Even though his son is only 4, Dave Williamson was already forced to have a sex talk with him. Why? Because, contrary to common misconceptions, 4-year-olds can in fact get spontaneous erections, and some mothers can get freaked out. “It’s going down!” Williamson’s wife screams. “Technically, it’s going up,” Williamson replies, “But I’ll go talk to him.” Of the near-hour of solid comedy on Williamson’s debut album, Thicker Than Water, the five-and-a-half-minute “Pee Pee Talk” with his 4-year-old is its shining moment.
Totally unprepared for this intimate conversation, Williamson does some homework, which consists solely of speaking with his mother. Content that he’ll be able to satiate a toddler’s curiosity, he enters his son’s room: “Listen, buddy. Mommy says that you’ve got a question about your pee pee for Daddy. And you know you can ask Daddy anything, so what’s up, dude?” “Daddy,” his son begins, “sometimes my pee pee is sleeping. But then sometimes, my pee pee…IT’S AWAKE!”
“He knew it was a bad-ass thing,” Williamson explains. “He just didn’t know why.” The ensuing dialogue takes an absurd twist when the boy realizes his scrotum can act as “a little blankie for your pee pee.” Completely taken aback, Williamson can only reply, “Holy shit, dude. You’re right!” Noting the wisdom of his sage toddler, Williamson finally puts him to bed, but not before promising, “I’m gonna come back in the morning. I have more questions for you.”
This bit showcases Williamson at his best. It’s not that the subject is necessarily overplayed, but it is one seemingly too easy from which to mine humor. Discussing a penis with a 4-year-old is so rife with comedic potential that it’s almost unfunny to contemplate or listen to because of the sheer ease of the scenario. But Williamson is able to turn the situation on its head, reversing the parent-child dynamic and somehow deifying his son over the most juvenile of discoveries. (It also doesn’t hurt that Williamson’s impression of his son is itself funny—he voices him as a middle-aged sot.) It is Williamson’s reaction to his progeny’s newfound sagacity, however, that raises the bit to a higher comedic level: “No one ever told me this.
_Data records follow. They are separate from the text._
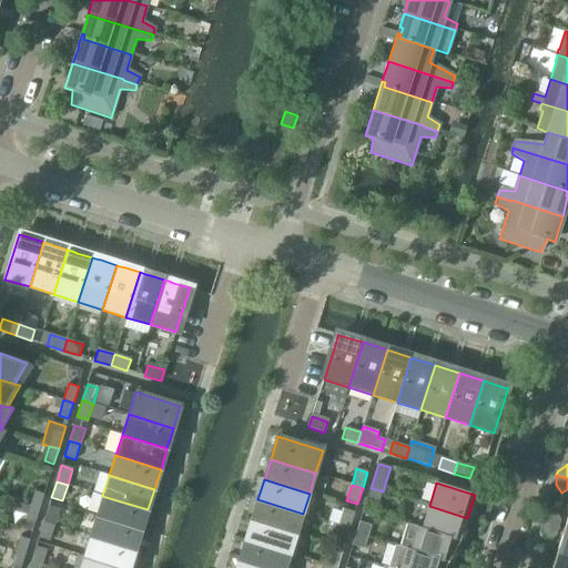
[(383,492),(371,488),(367,500),(378,504),(383,492)]
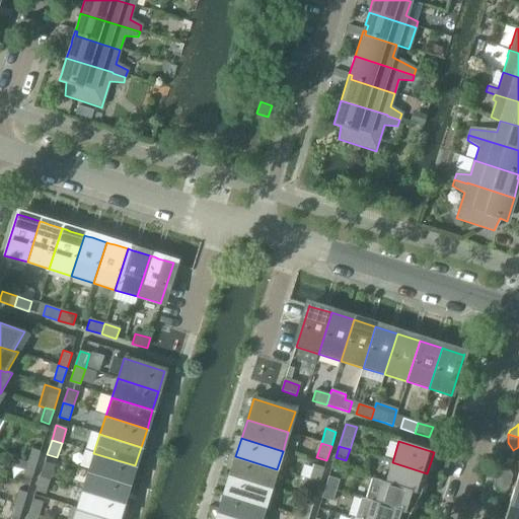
[(31,449),(27,462),(35,465),(41,451),(31,449)]
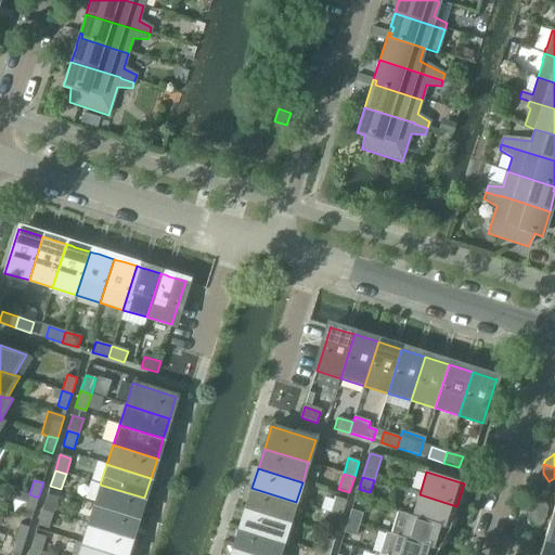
[(100,485),(94,504),(138,518),(144,498),(100,485)]
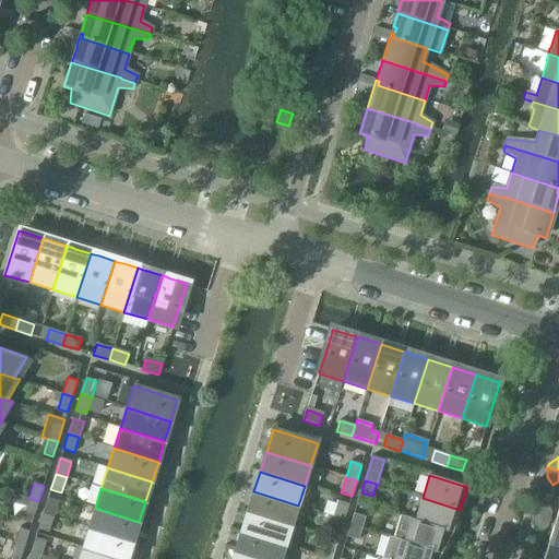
[(253,491),(248,512),(292,525),(298,506),(253,491)]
I’ve been letting my pee pee freeze at night for 30 years!… It makes total sense: there’s two little pillows in there and everything.” By actually encouraging his child’s analysis, Williamson not only makes the boy somehow mature, but he renders himself immature as a result. The net effect is doubly funny as it should be.
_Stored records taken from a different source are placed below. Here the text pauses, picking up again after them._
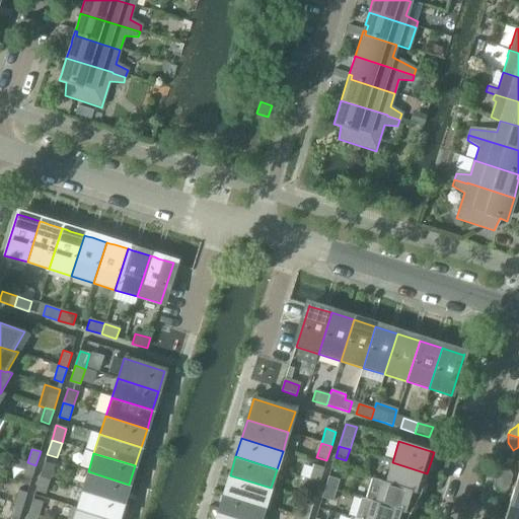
[(35,465),(27,462),(23,475),(31,478),(35,465)]
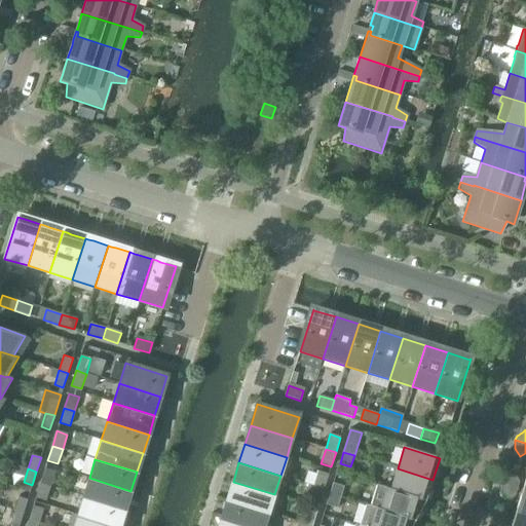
[(45,468),(40,483),(50,487),(55,472),(45,468)]
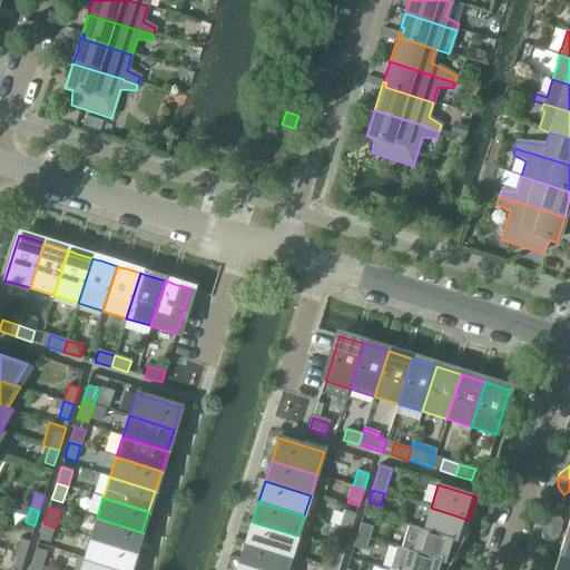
[(431,508),(423,530),(423,531),(462,543),(469,520),(431,508)]
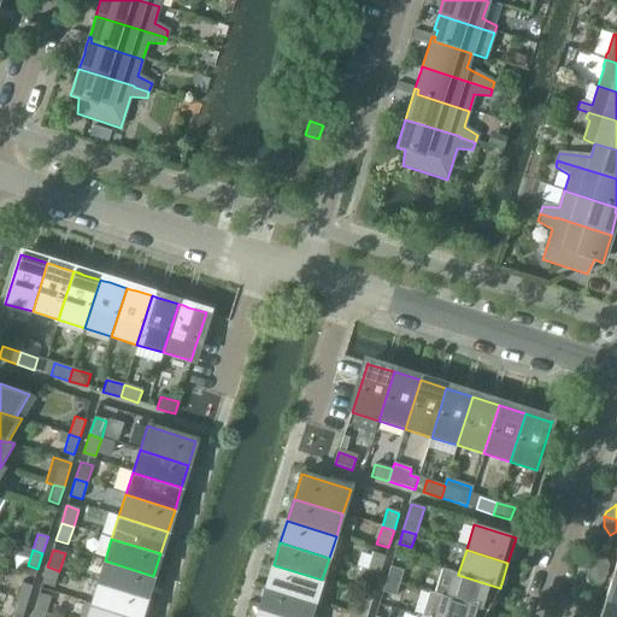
[(374,553),(368,570),(380,575),(386,557),(374,553)]
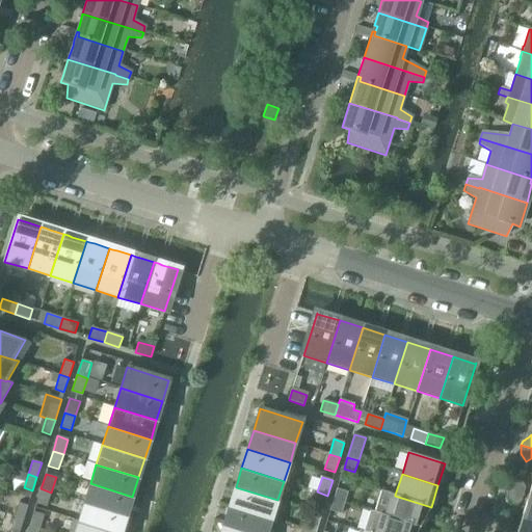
[(508,488),(507,490),(523,496),(525,488),(521,479),(512,483),(510,484),(509,486),(508,488)]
Williamson approaches every event, obstacle and conversation with a palpable sense of awe—a childlike naiveté that is utterly charming and wholly endearing. While it takes him a few tracks to get going, once he locks in he doesn’t let go. His closer is underwhelming, and there are certainly a few spots where more laughs are needed. But overall, Williamson comes off very confidently, seeming comfortable, alert and aware.
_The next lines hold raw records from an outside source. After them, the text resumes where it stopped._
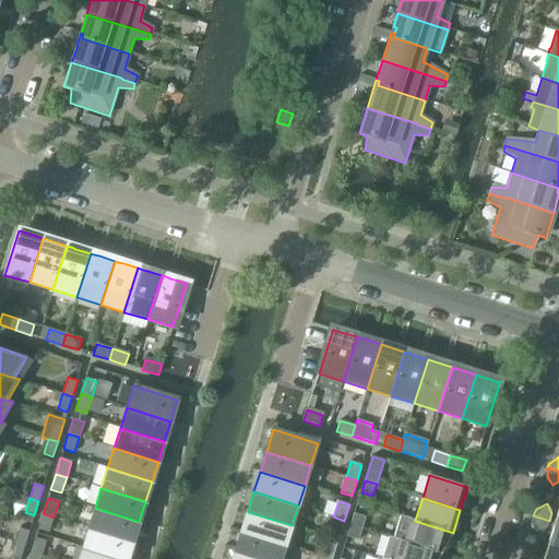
[(95,508),(88,527),(132,542),(139,522),(95,508)]
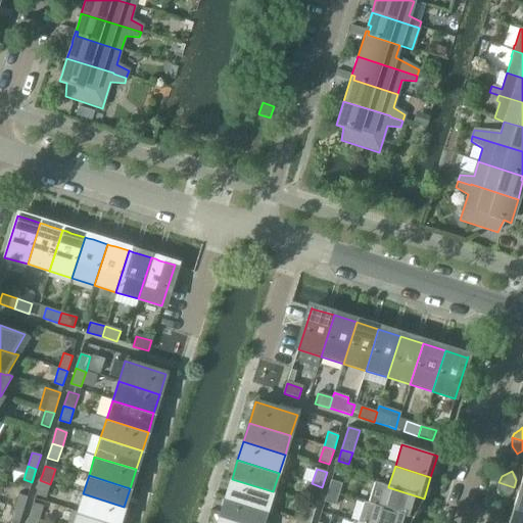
[(232,479),(226,497),(267,511),(273,491),(232,479)]
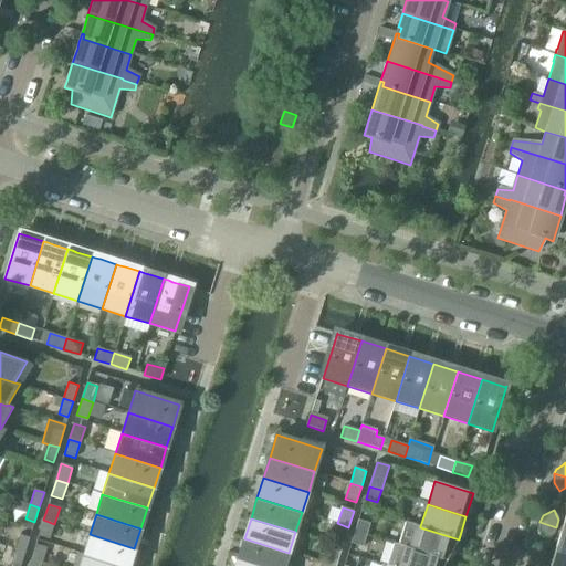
[(54,524),(43,520),(39,536),(50,540),(54,524)]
His cadence is spotty, but it doesn’t stem from a lack of ability. He’s Marc Maron without the neurotic; Kyle Kinane without the outrageous. Certain jokes and lines are worded with undoubted purpose, but Williamson’s something of an ambler. His comedy is not a straight line; it juts about, zigzagging its way through his stories, dialogues and clandestine philosophies.
On “Joggers,” Williamson laments the fact that Americans are becoming more health-conscious. He paints a picture of someone drunkenly driving home during the wee hours of the night and witnessing a stunning spectacle: a jogger on the side of the street. “That guy’s on tomorrow,” Williamson says, stunned. “I’m still on today. How is that possible?”
And on “Lots of Love,” Williamson dissects the inanity of his mother’s use of “LOL.” Upon joining Facebook, she begins writing on people’s walls, ending many of her sentiments with the well-understood abbreviation, misguidedly thinking it stands for “Lots of Love:” “So sorry to hear about the death of your aunt…LOL!” When Williamson tries to educate her, though, she gets indignant: “No, it means both things. My generation back in the day always used ‘LOL’ to mean ‘Lots of Love.’ They know what I’m talking about.” For what form of communication, Williamson wonders aloud, could she possibly have needed this abbreviation back in the day? And in typical Williamson fashion, the comedian is able to spin this bizarre situation into an equally bizarre line of thinking as funny as it is unconventional.
Thicker Than Water, without question, possesses highs and lows. The beginning and end are lackluster, and, again, there are a few spots in the middle where the laughs are under-collected. Williamson’s a gifted comedian, but he seems to still be finding his voice. In this way, it’s actually surprising how solid his debut is, considering his best is yet to come. He has the talent and he has the confidence. Now, he just needs time.